There are a lot of things going on in this passage that have the potential to distract from the larger theological claim. It starts by foreshadowing Elijah’s impending departure from this earth and how his protégée, Elisha, was handling it. Three times Elijah tried to leave Elisha behind: before his trips to Bethel, Jericho, and the Jordan. Three times, Elisha insisted that he would not leave Elijah. He knew his teacher was departing soon and he was going to remain with him.
Then, we see God’s power in Elijah as he parted the Jordan, a miracle akin to the parting of the Red Sea by Moses. After crossing, Elijah asked Elisha if he had any last requests. Elisha asked for a double portion of Elijah’s spirit. A tall order indeed, which comes with some strange conditions. Elijah said that if Elisha sees him taken away by God that his double portion will be granted, but if he doesn’t that it won’t. No wonder Elisha wasn’t going to let his mentor out of his sight. His timing appears to be perfect as, not long after, Elijah was taken from this earth in one of the most spectacular ways possible and Elisha was there to witness it. The double portion was his.

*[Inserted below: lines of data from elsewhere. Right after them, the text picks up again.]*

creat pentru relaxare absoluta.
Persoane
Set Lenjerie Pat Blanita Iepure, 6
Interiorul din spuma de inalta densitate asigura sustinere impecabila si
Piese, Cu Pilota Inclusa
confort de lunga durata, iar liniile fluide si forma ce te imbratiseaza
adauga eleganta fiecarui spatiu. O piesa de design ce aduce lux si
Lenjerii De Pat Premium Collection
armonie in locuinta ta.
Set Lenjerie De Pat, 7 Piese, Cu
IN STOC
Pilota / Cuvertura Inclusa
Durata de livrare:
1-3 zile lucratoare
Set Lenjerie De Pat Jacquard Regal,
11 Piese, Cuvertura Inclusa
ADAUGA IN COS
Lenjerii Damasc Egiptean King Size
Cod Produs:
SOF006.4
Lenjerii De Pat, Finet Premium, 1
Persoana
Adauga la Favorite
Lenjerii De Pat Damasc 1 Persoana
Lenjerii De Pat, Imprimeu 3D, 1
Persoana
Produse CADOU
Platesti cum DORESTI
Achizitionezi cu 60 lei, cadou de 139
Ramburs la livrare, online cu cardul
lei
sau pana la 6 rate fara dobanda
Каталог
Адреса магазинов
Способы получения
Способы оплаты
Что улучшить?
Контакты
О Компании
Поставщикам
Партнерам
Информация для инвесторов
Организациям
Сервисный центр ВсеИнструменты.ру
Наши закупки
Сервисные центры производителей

After Elijah’s ascension, Elisha went to try out the new powers of the spirit by attempting the same miracle that Elijah did earlier in the text–parting the waters of the Jordan. When it doesn’t go down as expected, Elisha questioned where God was in that moment. God does empower him to perform the miracle and make his way to Jericho where the other prophets could tell, even from a distance, that God’s Spirit now resides with Elisha.

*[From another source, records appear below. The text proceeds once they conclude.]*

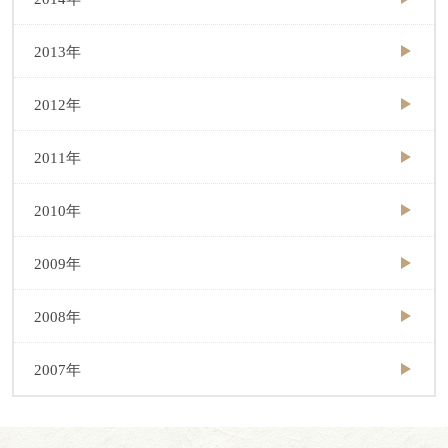
2013年
2012年
2011年
2010年
2009年
2008年
2007年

The other prophets are determined to find Elijah, should God have dropped him off in some remote location. Then, after three days of searching they return satisfied that Elijah was taken. This narrative is followed by another miracle purifying the city’s water and then we come to perhaps my most favorite part of the passage and the symbol we remember Elisha by during our Jesse Tree devotionals. The story of the bears.

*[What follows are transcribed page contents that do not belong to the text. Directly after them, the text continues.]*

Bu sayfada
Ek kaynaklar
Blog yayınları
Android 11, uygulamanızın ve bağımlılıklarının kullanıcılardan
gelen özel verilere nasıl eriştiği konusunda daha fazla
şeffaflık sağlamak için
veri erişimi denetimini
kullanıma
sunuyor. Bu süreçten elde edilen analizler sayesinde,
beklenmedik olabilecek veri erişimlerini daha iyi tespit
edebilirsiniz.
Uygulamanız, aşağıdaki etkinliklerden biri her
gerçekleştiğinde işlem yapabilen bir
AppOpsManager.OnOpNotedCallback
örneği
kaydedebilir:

After everything Elisha had been through and the incredible miracles performed at the Jordan and on behalf of the city’s water supply, he decided to head back to Bethel. On his way, some young boys started mocking him and ridiculing him for his baldness. Clearly sensitive about his receding hairline, Elisha cursed them. What happened next is absolutely baffling to me. The power of his curse brought about a couple of female bears who proceed to, not just chase the boys off and scare them for their disrespect, but “maul” forty-two of them. Forty-two boys were mauled by two bears for making fun of the newly empowered prophet’s bald head.
Even as I type this, I’m amazed by this text and find myself wondering what the point is. We witness several miracles, one of the most dramatic ascensions in the Scriptures, and a pretty confusing slaughter of a bunch of rowdy young boys. So what are we left with? In the end, I think the real theological point of the text is not found in the details of the passage, but in the 50,000 foot view. God did not leave Israel when He took Elijah from this earth. Through Elisha he empowered another to continue guiding Israel.